How to complete this task —
Output the entries that follow, word for word.

Items from a data source:
_ _ _
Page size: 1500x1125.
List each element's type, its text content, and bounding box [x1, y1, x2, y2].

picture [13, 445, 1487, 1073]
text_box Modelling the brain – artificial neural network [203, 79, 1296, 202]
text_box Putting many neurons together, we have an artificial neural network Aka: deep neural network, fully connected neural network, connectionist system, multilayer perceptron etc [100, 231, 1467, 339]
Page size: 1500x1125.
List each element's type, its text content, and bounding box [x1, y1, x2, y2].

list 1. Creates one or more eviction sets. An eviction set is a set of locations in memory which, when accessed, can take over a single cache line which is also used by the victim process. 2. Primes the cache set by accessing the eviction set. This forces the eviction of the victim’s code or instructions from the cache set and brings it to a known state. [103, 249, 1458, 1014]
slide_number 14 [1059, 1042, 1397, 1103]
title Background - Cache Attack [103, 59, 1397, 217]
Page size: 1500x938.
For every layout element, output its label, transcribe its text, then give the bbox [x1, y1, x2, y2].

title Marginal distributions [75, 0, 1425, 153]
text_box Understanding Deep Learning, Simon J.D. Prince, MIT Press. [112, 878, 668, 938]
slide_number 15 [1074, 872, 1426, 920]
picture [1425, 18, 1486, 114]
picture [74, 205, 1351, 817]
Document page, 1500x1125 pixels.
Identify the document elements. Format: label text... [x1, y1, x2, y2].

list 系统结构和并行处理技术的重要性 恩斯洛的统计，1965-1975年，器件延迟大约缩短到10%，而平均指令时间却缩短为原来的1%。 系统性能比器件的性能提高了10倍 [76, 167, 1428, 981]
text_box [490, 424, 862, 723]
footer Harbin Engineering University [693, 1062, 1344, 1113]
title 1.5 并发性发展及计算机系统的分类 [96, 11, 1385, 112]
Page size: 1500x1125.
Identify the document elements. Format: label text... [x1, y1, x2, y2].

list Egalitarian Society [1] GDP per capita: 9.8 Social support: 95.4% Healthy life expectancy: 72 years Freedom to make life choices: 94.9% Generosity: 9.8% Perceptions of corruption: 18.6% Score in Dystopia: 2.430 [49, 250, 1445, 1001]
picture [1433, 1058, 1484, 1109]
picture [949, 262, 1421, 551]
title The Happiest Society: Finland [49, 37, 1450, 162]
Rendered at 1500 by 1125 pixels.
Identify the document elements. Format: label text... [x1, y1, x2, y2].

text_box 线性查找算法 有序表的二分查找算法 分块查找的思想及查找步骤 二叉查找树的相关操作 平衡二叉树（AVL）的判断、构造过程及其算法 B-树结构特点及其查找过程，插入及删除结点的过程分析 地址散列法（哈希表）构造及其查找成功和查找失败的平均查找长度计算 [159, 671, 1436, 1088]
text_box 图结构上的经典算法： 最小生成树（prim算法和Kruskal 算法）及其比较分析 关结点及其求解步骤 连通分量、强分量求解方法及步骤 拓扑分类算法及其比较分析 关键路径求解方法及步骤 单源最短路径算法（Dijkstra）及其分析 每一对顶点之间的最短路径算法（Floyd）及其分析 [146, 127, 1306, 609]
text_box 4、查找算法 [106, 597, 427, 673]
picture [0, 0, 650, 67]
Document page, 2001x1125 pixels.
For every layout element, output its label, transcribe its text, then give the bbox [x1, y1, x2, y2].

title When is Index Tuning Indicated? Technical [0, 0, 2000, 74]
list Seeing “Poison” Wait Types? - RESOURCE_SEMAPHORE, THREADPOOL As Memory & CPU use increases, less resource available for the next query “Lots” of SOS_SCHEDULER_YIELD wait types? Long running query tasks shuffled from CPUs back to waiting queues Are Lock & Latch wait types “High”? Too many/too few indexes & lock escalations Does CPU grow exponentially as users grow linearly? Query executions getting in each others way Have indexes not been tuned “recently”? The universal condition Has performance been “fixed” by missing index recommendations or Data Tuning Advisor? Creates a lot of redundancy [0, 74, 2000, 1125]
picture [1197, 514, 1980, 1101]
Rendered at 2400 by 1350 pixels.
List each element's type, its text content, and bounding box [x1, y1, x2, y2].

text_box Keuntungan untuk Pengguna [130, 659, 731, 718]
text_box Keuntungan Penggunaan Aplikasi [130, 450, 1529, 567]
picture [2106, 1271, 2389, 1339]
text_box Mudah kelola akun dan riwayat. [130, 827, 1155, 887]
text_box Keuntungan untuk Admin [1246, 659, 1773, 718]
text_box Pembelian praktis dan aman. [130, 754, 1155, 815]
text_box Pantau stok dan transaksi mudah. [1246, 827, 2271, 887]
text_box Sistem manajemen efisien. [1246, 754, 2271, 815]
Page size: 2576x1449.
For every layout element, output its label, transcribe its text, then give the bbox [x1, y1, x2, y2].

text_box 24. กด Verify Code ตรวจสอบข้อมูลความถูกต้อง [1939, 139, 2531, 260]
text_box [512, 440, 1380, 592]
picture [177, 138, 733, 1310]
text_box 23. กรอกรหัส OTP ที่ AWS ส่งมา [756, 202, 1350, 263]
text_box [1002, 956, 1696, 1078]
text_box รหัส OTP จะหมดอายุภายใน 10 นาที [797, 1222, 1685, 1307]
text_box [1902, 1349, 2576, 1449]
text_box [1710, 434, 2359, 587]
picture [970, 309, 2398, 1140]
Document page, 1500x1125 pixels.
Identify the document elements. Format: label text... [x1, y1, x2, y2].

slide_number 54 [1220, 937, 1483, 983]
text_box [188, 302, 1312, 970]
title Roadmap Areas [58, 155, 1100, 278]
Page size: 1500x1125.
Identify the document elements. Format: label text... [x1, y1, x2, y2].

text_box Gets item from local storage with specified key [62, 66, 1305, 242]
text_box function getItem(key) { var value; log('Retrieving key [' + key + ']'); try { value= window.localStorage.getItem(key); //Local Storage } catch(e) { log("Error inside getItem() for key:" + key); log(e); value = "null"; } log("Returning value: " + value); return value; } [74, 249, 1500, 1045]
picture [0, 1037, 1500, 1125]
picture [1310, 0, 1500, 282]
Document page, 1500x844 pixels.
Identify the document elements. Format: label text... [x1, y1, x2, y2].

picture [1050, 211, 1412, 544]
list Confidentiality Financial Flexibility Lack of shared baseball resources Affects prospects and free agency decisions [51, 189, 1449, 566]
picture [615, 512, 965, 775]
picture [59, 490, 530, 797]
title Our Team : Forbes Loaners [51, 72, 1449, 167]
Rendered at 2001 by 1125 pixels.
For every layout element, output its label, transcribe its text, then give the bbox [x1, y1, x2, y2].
_ _ _
Worked solution —
Page size: 1500x1125.
List each element's type, its text content, and bounding box [x1, y1, x2, y2].

picture [13, 445, 1487, 1073]
text_box Modelling the brain – artificial neural network [203, 79, 1296, 202]
text_box Putting many neurons together, we have an artificial neural network Aka: deep neural network, fully connected neural network, connectionist system, multilayer perceptron etc [100, 231, 1467, 339]
Page size: 1500x1125.
List each element's type, its text content, and bounding box [x1, y1, x2, y2].

list 1. Creates one or more eviction sets. An eviction set is a set of locations in memory which, when accessed, can take over a single cache line which is also used by the victim process. 2. Primes the cache set by accessing the eviction set. This forces the eviction of the victim’s code or instructions from the cache set and brings it to a known state. [103, 249, 1458, 1014]
slide_number 14 [1059, 1042, 1397, 1103]
title Background - Cache Attack [103, 59, 1397, 217]
Page size: 1500x938.
For every layout element, output its label, transcribe its text, then give the bbox [x1, y1, x2, y2].

title Marginal distributions [75, 0, 1425, 153]
text_box Understanding Deep Learning, Simon J.D. Prince, MIT Press. [112, 878, 668, 938]
slide_number 15 [1074, 872, 1426, 920]
picture [1425, 18, 1486, 114]
picture [74, 205, 1351, 817]
Document page, 1500x1125 pixels.
Identify the document elements. Format: label text... [x1, y1, x2, y2].

list 系统结构和并行处理技术的重要性 恩斯洛的统计，1965-1975年，器件延迟大约缩短到10%，而平均指令时间却缩短为原来的1%。 系统性能比器件的性能提高了10倍 [76, 167, 1428, 981]
text_box [490, 424, 862, 723]
footer Harbin Engineering University [693, 1062, 1344, 1113]
title 1.5 并发性发展及计算机系统的分类 [96, 11, 1385, 112]
Page size: 1500x1125.
Identify the document elements. Format: label text... [x1, y1, x2, y2].

list Egalitarian Society [1] GDP per capita: 9.8 Social support: 95.4% Healthy life expectancy: 72 years Freedom to make life choices: 94.9% Generosity: 9.8% Perceptions of corruption: 18.6% Score in Dystopia: 2.430 [49, 250, 1445, 1001]
picture [1433, 1058, 1484, 1109]
picture [949, 262, 1421, 551]
title The Happiest Society: Finland [49, 37, 1450, 162]
Rendered at 1500 by 1125 pixels.
Identify the document elements. Format: label text... [x1, y1, x2, y2].

text_box 线性查找算法 有序表的二分查找算法 分块查找的思想及查找步骤 二叉查找树的相关操作 平衡二叉树（AVL）的判断、构造过程及其算法 B-树结构特点及其查找过程，插入及删除结点的过程分析 地址散列法（哈希表）构造及其查找成功和查找失败的平均查找长度计算 [159, 671, 1436, 1088]
text_box 图结构上的经典算法： 最小生成树（prim算法和Kruskal 算法）及其比较分析 关结点及其求解步骤 连通分量、强分量求解方法及步骤 拓扑分类算法及其比较分析 关键路径求解方法及步骤 单源最短路径算法（Dijkstra）及其分析 每一对顶点之间的最短路径算法（Floyd）及其分析 [146, 127, 1306, 609]
text_box 4、查找算法 [106, 597, 427, 673]
picture [0, 0, 650, 67]
Document page, 2001x1125 pixels.
For every layout element, output its label, transcribe its text, then give the bbox [x1, y1, x2, y2].

title When is Index Tuning Indicated? Technical [0, 0, 2000, 74]
list Seeing “Poison” Wait Types? - RESOURCE_SEMAPHORE, THREADPOOL As Memory & CPU use increases, less resource available for the next query “Lots” of SOS_SCHEDULER_YIELD wait types? Long running query tasks shuffled from CPUs back to waiting queues Are Lock & Latch wait types “High”? Too many/too few indexes & lock escalations Does CPU grow exponentially as users grow linearly? Query executions getting in each others way Have indexes not been tuned “recently”? The universal condition Has performance been “fixed” by missing index recommendations or Data Tuning Advisor? Creates a lot of redundancy [0, 74, 2000, 1125]
picture [1197, 514, 1980, 1101]
Rendered at 2400 by 1350 pixels.
List each element's type, its text content, and bounding box [x1, y1, x2, y2].

text_box Keuntungan untuk Pengguna [130, 659, 731, 718]
text_box Keuntungan Penggunaan Aplikasi [130, 450, 1529, 567]
picture [2106, 1271, 2389, 1339]
text_box Mudah kelola akun dan riwayat. [130, 827, 1155, 887]
text_box Keuntungan untuk Admin [1246, 659, 1773, 718]
text_box Pembelian praktis dan aman. [130, 754, 1155, 815]
text_box Pantau stok dan transaksi mudah. [1246, 827, 2271, 887]
text_box Sistem manajemen efisien. [1246, 754, 2271, 815]
Page size: 2576x1449.
For every layout element, output its label, transcribe its text, then give the bbox [x1, y1, x2, y2].

text_box 24. กด Verify Code ตรวจสอบข้อมูลความถูกต้อง [1939, 139, 2531, 260]
text_box [512, 440, 1380, 592]
picture [177, 138, 733, 1310]
text_box 23. กรอกรหัส OTP ที่ AWS ส่งมา [756, 202, 1350, 263]
text_box [1002, 956, 1696, 1078]
text_box รหัส OTP จะหมดอายุภายใน 10 นาที [797, 1222, 1685, 1307]
text_box [1902, 1349, 2576, 1449]
text_box [1710, 434, 2359, 587]
picture [970, 309, 2398, 1140]
Document page, 1500x1125 pixels.
Identify the document elements. Format: label text... [x1, y1, x2, y2].

slide_number 54 [1220, 937, 1483, 983]
text_box [188, 302, 1312, 970]
title Roadmap Areas [58, 155, 1100, 278]
Page size: 1500x1125.
Identify the document elements. Format: label text... [x1, y1, x2, y2].

text_box Gets item from local storage with specified key [62, 66, 1305, 242]
text_box function getItem(key) { var value; log('Retrieving key [' + key + ']'); try { value= window.localStorage.getItem(key); //Local Storage } catch(e) { log("Error inside getItem() for key:" + key); log(e); value = "null"; } log("Returning value: " + value); return value; } [74, 249, 1500, 1045]
picture [0, 1037, 1500, 1125]
picture [1310, 0, 1500, 282]
Document page, 1500x844 pixels.
Identify the document elements. Format: label text... [x1, y1, x2, y2].

picture [1050, 211, 1412, 544]
list Confidentiality Financial Flexibility Lack of shared baseball resources Affects prospects and free agency decisions [51, 189, 1449, 566]
picture [615, 512, 965, 775]
picture [59, 490, 530, 797]
title Our Team : Forbes Loaners [51, 72, 1449, 167]
Rendered at 2001 by 1125 pixels.
For every layout element, output its label, transcribe its text, then give the bbox [x1, y1, x2, y2].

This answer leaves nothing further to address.